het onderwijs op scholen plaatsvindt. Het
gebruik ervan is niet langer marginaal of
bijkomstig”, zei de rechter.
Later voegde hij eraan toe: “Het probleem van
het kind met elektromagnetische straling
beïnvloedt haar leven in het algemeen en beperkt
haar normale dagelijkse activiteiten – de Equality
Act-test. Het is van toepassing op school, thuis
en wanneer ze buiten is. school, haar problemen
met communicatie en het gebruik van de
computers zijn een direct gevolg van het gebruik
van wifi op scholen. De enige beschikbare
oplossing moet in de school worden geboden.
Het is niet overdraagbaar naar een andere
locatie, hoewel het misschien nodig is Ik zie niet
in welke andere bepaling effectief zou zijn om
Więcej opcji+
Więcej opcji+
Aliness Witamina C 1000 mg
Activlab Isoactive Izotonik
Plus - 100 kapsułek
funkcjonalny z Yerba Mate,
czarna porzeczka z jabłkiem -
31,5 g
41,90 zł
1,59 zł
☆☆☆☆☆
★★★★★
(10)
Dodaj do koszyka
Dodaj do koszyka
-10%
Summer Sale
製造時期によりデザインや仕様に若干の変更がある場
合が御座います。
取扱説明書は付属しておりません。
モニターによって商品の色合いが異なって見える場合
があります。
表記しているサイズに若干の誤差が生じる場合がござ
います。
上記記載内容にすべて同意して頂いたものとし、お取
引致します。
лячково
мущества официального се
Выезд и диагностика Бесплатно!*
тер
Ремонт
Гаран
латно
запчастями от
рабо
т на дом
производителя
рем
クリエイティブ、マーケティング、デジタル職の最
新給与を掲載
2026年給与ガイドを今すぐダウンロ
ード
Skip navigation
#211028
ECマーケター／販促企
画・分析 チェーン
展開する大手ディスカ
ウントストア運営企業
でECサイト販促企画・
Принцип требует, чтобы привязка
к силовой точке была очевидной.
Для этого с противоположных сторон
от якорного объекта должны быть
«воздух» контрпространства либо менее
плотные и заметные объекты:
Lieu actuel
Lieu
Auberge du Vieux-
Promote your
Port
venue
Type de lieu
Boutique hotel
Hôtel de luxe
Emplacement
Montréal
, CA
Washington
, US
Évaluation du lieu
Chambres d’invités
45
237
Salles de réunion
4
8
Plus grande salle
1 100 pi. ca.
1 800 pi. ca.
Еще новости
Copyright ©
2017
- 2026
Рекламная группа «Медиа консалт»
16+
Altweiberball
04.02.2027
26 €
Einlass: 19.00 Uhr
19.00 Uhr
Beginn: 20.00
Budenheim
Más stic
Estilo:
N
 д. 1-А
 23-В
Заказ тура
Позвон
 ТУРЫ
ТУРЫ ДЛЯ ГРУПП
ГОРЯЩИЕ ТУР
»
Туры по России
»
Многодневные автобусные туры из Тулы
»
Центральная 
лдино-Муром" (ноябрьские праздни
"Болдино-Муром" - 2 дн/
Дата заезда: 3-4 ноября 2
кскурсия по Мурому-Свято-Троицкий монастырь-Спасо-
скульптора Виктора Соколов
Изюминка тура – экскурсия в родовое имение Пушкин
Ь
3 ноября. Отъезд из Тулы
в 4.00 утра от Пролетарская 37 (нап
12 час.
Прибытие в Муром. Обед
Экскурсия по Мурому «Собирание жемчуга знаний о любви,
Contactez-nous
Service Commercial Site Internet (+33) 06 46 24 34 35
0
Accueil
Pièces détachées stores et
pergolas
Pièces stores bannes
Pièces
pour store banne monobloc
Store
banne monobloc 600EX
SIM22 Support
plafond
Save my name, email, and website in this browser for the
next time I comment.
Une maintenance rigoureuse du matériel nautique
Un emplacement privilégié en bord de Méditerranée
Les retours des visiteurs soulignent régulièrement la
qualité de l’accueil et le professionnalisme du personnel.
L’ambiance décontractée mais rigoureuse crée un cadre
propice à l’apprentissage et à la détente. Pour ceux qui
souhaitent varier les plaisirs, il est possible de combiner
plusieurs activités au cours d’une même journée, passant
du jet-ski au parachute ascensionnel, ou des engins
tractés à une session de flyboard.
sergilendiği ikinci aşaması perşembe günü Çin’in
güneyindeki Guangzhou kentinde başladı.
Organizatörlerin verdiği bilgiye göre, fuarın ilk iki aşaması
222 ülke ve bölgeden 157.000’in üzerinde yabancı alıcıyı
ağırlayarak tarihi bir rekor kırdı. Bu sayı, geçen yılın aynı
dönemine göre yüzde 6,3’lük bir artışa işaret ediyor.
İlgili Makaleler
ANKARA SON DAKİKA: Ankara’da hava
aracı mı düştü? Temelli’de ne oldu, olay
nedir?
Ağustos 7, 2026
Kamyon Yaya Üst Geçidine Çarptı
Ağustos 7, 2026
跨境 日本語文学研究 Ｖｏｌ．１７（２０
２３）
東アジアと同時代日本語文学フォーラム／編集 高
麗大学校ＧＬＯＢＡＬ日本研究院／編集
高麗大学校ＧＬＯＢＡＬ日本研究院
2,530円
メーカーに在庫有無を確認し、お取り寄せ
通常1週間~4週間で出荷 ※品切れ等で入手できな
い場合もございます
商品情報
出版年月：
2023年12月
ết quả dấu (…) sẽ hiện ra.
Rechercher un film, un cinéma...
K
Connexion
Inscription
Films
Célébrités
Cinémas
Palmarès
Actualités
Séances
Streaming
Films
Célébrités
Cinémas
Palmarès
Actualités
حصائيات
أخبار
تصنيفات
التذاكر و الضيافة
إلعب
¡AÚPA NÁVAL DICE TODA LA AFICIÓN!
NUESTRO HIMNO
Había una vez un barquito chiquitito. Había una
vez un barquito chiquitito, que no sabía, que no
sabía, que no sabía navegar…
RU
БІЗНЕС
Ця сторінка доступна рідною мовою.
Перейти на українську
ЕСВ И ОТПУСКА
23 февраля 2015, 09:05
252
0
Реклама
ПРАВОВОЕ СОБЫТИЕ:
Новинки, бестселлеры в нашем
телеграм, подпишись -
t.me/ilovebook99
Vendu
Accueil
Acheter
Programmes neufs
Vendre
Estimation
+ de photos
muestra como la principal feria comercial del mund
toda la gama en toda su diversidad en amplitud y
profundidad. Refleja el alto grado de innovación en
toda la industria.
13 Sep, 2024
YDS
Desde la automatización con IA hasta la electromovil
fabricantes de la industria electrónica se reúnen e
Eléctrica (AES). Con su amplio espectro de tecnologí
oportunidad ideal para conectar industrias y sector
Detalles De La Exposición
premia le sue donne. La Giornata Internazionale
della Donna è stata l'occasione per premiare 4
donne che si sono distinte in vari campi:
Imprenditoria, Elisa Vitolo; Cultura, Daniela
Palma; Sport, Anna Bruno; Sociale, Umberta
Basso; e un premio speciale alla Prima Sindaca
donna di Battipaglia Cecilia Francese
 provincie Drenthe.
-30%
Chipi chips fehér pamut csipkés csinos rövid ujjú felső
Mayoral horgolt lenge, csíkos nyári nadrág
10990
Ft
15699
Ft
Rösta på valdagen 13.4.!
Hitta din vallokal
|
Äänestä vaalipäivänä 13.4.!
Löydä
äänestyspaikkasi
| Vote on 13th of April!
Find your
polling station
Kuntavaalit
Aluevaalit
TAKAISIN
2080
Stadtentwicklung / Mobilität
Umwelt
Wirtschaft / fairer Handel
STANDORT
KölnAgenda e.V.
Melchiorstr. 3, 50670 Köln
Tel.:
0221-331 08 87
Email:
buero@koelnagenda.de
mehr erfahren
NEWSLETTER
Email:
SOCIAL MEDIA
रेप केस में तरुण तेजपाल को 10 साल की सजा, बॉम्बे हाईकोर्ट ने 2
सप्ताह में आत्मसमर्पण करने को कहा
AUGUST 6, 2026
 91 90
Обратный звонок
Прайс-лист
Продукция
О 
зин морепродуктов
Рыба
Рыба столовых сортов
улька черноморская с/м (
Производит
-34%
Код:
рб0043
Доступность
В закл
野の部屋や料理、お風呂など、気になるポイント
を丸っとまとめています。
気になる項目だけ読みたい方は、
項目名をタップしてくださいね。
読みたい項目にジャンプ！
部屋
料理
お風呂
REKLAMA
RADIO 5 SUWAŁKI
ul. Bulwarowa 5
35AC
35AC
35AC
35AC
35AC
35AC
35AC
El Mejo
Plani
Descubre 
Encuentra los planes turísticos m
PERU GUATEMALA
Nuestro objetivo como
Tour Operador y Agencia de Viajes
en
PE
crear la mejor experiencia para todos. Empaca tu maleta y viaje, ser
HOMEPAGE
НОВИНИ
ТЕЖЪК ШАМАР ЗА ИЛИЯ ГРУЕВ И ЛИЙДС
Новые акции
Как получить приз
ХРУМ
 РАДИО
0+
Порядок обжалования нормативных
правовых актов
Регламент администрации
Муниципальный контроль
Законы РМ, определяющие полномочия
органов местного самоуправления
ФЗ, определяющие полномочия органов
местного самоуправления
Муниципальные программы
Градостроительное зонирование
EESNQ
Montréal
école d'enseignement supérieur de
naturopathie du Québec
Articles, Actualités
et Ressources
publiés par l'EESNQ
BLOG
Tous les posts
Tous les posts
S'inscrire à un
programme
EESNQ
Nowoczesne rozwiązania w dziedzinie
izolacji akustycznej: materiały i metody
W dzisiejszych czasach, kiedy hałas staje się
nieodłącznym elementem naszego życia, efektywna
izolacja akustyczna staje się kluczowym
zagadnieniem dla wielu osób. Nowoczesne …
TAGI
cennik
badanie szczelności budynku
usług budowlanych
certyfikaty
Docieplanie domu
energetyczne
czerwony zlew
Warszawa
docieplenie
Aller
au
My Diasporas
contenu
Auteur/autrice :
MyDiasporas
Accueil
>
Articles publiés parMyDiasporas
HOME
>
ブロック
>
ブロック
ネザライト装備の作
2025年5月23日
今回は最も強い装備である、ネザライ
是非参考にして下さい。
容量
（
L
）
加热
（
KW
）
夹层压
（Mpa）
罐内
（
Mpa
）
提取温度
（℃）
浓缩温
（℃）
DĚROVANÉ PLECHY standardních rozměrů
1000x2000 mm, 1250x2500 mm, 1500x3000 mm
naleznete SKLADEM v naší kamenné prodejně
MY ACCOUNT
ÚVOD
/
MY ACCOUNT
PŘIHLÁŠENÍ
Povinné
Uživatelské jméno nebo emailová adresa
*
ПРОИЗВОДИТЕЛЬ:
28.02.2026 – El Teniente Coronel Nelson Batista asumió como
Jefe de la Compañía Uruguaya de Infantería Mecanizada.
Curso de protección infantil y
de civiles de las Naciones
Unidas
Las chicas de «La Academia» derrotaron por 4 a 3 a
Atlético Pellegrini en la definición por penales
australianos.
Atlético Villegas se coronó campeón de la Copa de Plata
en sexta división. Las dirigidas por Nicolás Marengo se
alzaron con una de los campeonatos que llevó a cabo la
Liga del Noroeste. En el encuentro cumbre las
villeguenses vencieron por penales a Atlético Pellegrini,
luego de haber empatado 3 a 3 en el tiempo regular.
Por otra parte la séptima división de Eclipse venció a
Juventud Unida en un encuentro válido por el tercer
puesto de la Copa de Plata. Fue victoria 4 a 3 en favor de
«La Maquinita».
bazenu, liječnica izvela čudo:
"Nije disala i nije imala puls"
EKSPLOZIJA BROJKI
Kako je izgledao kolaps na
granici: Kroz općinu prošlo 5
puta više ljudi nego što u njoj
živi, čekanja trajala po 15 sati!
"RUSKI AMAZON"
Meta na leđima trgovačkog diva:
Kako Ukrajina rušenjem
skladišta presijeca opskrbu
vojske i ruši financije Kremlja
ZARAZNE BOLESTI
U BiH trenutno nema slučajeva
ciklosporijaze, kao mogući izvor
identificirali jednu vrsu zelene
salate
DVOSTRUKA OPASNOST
-------
Your goal:
Output the first line of the entries above and every line after it, exactly as written, ending with the line that contains "en wanneer ze".

Response to this exercise:
het onderwijs op scholen plaatsvindt. Het
gebruik ervan is niet langer marginaal of
bijkomstig”, zei de rechter.
Later voegde hij eraan toe: “Het probleem van
het kind met elektromagnetische straling
beïnvloedt haar leven in het algemeen en beperkt
haar normale dagelijkse activiteiten – de Equality
Act-test. Het is van toepassing op school, thuis
en wanneer ze buiten is. school, haar problemen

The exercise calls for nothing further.